Making Muffin Mixes

MuffinMixes

Now that the second week of school is officially underway and everyone is getting settled, I’m taking some time to stock my pantry for the busy weeks and months to come.
The freezer is filled with frozen cookie dough balls and tomato sauce, and my cupboards are home to an assortment of homemade muffin mixes: dry ingredients packed together and ready to be turned into baked goods as soon as the need arises.

I like to make muffin mixes for two simple reasons: they are more economical then the store-bought variety, and I can control the ingredients that goes into them. They can be made with any grain I have on hand (oats, wheat, spelt, buckwheat, etc) and then nuts, seeds, chocolate chips and/or dried fruits can be added as desired. Homemade mixes also provide the opportunity to include the additives you just might want in your food like chia seeds, wheat germ and ground flax, just to name a few.

The mixes can be made with almost any muffin recipe. Combine the dry ingredients in a bowl and store the mixture in large zip top bags. Before you fill the baggies with your muffin mix, write the remainder of the ingredients and the cooking instructions on the outside of the bag to save yourself the hassle of looking up your recipe again when it comes time to make your treats.

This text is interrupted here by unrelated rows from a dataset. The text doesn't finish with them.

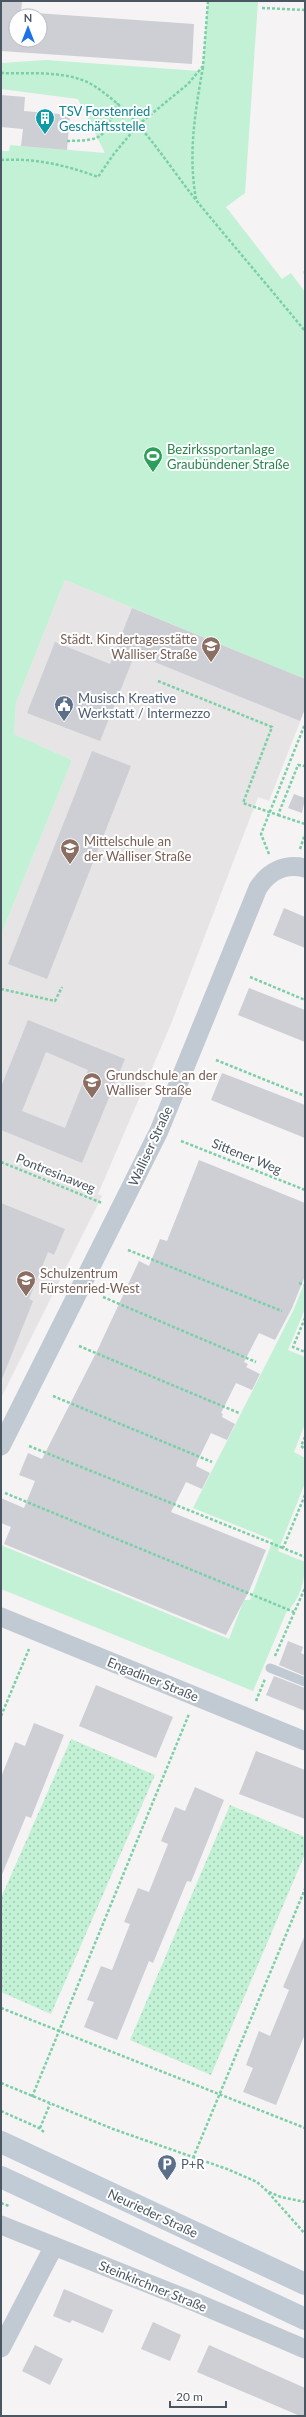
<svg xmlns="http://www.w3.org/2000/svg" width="306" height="2417" viewBox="0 0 306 2417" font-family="Lato,sans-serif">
	<defs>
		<pattern id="grass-dots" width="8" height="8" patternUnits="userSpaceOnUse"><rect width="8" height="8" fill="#c3f1d5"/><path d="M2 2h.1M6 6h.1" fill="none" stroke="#a0c6b0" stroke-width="1.8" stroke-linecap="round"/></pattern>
	</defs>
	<rect width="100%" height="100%" fill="#f5f3f3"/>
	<path fill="#e6e4e5" d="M65,580L305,679V709L269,801L258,797L171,1024L98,1194L102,1196L1,1398V935L72,760L14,734L16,703Z"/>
	<path fill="url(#grass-dots)" d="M71,1739L155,1775L51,2014L1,1992V1898Z
		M230,1805L305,1837V1854L211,2075L130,2040Z"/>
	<path fill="#c3f1d5" d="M208,1H258L245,193L226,207L282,279L291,273L305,292V679L65,580L16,703L14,734L72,760L1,935V151H9L10,145L105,153L78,99L1,89V63L46,60L199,71L203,66Z
		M305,1281V1309L288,1350L305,1357V1424L294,1452L305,1458V1483L278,1551L305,1562C305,1582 300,1599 286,1613L253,1691L1,1589V1545L229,1639L244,1600H250L273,1540L193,1508L294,1309Z"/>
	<path fill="#cdcfd5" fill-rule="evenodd" d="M1,1H22L21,12L194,24L192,64L1,51ZM16,16H40V40H16Z
		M1,95L25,97L24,111L70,115L67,150L21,146L23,129L1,127Z
		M132,608L305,679V709L300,721L135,654L100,741L27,713L55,642L110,664Z
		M92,751L131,766L47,979L8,964Z
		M294,794L305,798L302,813L288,808Z
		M284,908L305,917V948L273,935Z
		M249,988L305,1010V1042L238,1015Z
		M28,1020L125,1059L82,1163L1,1130V1087ZM46,1052L88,1070L65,1128L22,1111Z
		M222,1073L305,1105V1138L211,1100Z
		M199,1160L305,1203V1276L292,1308L275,1340L259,1333L244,1362L248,1364L246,1367L260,1374L252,1390L236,1383L221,1413L223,1414L222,1417L235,1424L227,1440L211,1433L197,1462L196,1466L210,1473L202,1489L186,1482L171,1512L266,1550L250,1589L226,1635L4,1544L11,1527L1,1523V1498L24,1508L35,1481L19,1475L28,1453L42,1459L98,1349L139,1261L149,1266L160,1239L167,1241Z
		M1,1203L65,1229L54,1255L48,1252L29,1299L33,1301L2,1379Z
		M288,1641L303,1647L301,1653L305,1655V1676L279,1665Z
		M274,1676L305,1688V1711L266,1695Z
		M96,1685L173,1717L156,1758L79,1726Z
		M34,1723L64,1735L31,1818L26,1816L1,1877V1777L15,1742L25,1746Z
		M256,1751L305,1770V1819L239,1794Z
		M195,1787L224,1800L191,1882L187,1881L153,1963L149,1961L117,2040L84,2027L94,2002L87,2000L101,1966L112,1970L130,1924L124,1922L138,1888L149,1892L168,1844L161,1841L175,1807L185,1811Z
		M305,1935V2034L276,2105L243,2092L253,2068L246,2065L259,2031L270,2036L289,1990L283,1987Z
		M64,2289L113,2310L103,2333L72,2320L70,2323L53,2316Z
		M153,2322L181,2335L170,2361L141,2349Z
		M35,2345L63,2359L50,2385L22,2371Z
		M209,2345L305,2388V2416H300L197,2372Z"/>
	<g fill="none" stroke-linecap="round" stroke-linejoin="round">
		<path stroke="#7ad0a6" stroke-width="2.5" stroke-dasharray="3 2" stroke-linecap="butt" d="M262,8L305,10
			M1,73C28,74 66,70 91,84C136,111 164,160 196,200C232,244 269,287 305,331
			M67,141C107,140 102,138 118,103
			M1,160C35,158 66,165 98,177L113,155L138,125L188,84L203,66L208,1
			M196,199C188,154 195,112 203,67
			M305,271V275
			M158,681L272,727L243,803L278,815L298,765L305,766
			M278,815L305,824
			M300,849L305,834
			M269,854L261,834L305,724
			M250,977L305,1000
			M1,989L55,1001L62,987
			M216,1060L305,1096
			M181,1141L305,1190
			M1,1162L102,1203
			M128,1250L282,1311
			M299,1283L305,1285
			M103,1297L256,1362
			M305,1318L293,1347L305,1352
			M79,1346L239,1413
			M53,1396L212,1462
			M305,1437L301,1446L305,1449
			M29,1446L283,1548
			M5,1493L294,1612
			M305,1495L283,1548L305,1557
			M275,1656L305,1588
			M256,1701L265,1679
			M1,1716L29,1649
			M1,2008L305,2128
			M1,2083L113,2129L227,2169L257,2182L267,2191L305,2234
			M32,2097L189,1714
			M1,2111L39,2128L45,2133
			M40,2128L50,2104
			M193,2158L305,1889
			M269,2192L281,2197L305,2202
			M1,2203L9,2206"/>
		<path stroke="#c1cad2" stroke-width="9" d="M270,1668L305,1682"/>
		<path stroke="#c1cad2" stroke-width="19" d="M1,1446L159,1131L258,888C269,871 286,863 305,868
			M1,1617L305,1741
			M1,2225L197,2303L305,2349
			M1,2348L54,2246"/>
		<path stroke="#c1cbd6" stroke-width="22" d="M1,2142L305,2284
			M1,2177L305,2319"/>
	</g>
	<defs>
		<g id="building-pin" transform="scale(1)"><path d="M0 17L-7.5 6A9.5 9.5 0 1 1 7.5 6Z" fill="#0f9aa8" stroke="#fff"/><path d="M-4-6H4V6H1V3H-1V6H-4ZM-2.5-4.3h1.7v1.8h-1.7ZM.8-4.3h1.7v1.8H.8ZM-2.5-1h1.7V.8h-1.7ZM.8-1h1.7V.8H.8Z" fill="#fff"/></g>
		<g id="stadium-pin" transform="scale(1)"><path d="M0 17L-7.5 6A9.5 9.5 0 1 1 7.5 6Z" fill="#2e9e5b" stroke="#fff"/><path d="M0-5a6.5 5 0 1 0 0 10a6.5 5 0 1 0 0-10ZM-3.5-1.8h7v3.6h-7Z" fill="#fff"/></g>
		<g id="school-pin" transform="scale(1)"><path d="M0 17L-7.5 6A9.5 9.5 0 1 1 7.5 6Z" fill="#8d6e63" stroke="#fff"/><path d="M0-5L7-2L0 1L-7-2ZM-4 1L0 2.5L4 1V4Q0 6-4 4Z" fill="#fff"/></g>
		<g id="civic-pin" transform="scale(1)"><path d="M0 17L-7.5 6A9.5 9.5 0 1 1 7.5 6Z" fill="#5c6f8a" stroke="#fff"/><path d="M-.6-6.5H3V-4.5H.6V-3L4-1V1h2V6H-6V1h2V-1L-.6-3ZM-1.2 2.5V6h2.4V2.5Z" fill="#fff"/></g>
		<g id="parking-pin" transform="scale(1)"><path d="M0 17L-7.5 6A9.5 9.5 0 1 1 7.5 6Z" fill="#5c6f8a" stroke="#fff"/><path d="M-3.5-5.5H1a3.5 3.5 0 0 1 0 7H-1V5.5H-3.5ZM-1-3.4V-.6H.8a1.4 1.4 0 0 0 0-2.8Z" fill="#fff"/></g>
	</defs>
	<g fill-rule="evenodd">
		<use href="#building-pin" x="45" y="118"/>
		<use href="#stadium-pin" x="153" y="456"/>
		<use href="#school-pin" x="211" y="646"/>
		<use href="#civic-pin" x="64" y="705"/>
		<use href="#school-pin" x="70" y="848"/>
		<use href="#school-pin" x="92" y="1082"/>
		<use href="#school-pin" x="26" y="1280"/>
		<use href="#parking-pin" x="167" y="2164"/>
	</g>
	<g text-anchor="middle" stroke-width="4" stroke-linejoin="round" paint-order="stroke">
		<g font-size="13" fill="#0d838f" stroke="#fff" text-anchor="start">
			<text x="59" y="116">TSV Forstenried<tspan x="59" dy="15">Geschäftsstelle</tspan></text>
		</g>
		<g font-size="13" fill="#27864d" stroke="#fff" text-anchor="start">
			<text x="167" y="454">Bezirkssportanlage<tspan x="167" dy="15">Graubündener Straße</tspan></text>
		</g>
		<g font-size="13" fill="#785e54" stroke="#fff" text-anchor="start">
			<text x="197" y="644" text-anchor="end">Städt. Kindertagesstätte<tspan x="197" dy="15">Walliser Straße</tspan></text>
			<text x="84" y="846">Mittelschule an<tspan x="84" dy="15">der Walliser Straße</tspan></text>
			<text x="106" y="1080">Grundschule an der<tspan x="106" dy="15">Walliser Straße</tspan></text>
			<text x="40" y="1278">Schulzentrum<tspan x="40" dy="15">Fürstenried-West</tspan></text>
		</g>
		<g font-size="13" fill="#4e5e75" stroke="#fff" text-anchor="start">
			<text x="78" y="703">Musisch Kreative<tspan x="78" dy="15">Werkstatt / Intermezzo</tspan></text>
			<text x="181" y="2169">P+R</text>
		</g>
		<g font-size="13" fill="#4a5661" stroke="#fff">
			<text transform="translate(150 1146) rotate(-65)" y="5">Walliser Straße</text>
			<text transform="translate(247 1156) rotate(22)" y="5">Sittener Weg</text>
			<text transform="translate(56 1173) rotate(22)" y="5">Pontresinaweg</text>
			<text transform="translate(153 1679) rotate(22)" y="5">Engadiner Straße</text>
			<text transform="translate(153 2213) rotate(25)" y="5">Neurieder Straße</text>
			<text transform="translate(153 2286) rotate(22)" y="5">Steinkirchner Straße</text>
		</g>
	</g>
	<rect width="306" height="2417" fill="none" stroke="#4a5661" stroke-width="4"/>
	<g transform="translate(28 28)"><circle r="19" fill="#ffffff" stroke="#b7bbc0"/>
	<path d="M0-3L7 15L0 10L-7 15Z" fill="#1a73e8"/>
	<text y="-6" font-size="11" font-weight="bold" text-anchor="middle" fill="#4a5661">N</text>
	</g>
	<path d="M170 2401v6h56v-6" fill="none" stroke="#4a5661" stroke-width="2"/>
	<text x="176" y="2401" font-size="12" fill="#4a5661" stroke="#ffffff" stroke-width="3" paint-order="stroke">20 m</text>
</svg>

Cornmeal Dried Cranberry Muffins

You’ll Need

DRY INGREDIENTS:

  • 1 cup whole wheat flour
  • 1 cup yellow cornmeal
  • 1 cup light-brown sugar, packed
  • ¾ cups dried cranberries
  • 2 Tbsp ground flax seeds
  • 1 Tbsp baking powder
  • ½ tsp salt
  • ½ tsp ground cinnamon

WET INGREDIENTS TO BE ADDED:

  • 4 Tbsp butter
  • 2 large eggs, beaten
  • 1 cup buttermilk

Prep and Cook

  1. Place all of the dry ingredients in a re-sealable plastic bag and shake well to combine. Write the remainder of the ingredients on the bag with the instructions following.
  2. When you’re ready to bake, preheat the oven to 400°F.
  3. Coat a muffin tin with non-stick spray, and set aside.
  4. Place the dry ingredient mixture in a medium bowl. Add the wet ingredients and stir to combine. The mixture should be lumpy.
  5. Scoop mixture evenly into the prepared muffin tin.
  6. Bake until golden brown, 12 to 15 minutes. Remove from oven and allow to cool for 5 minutes before serving.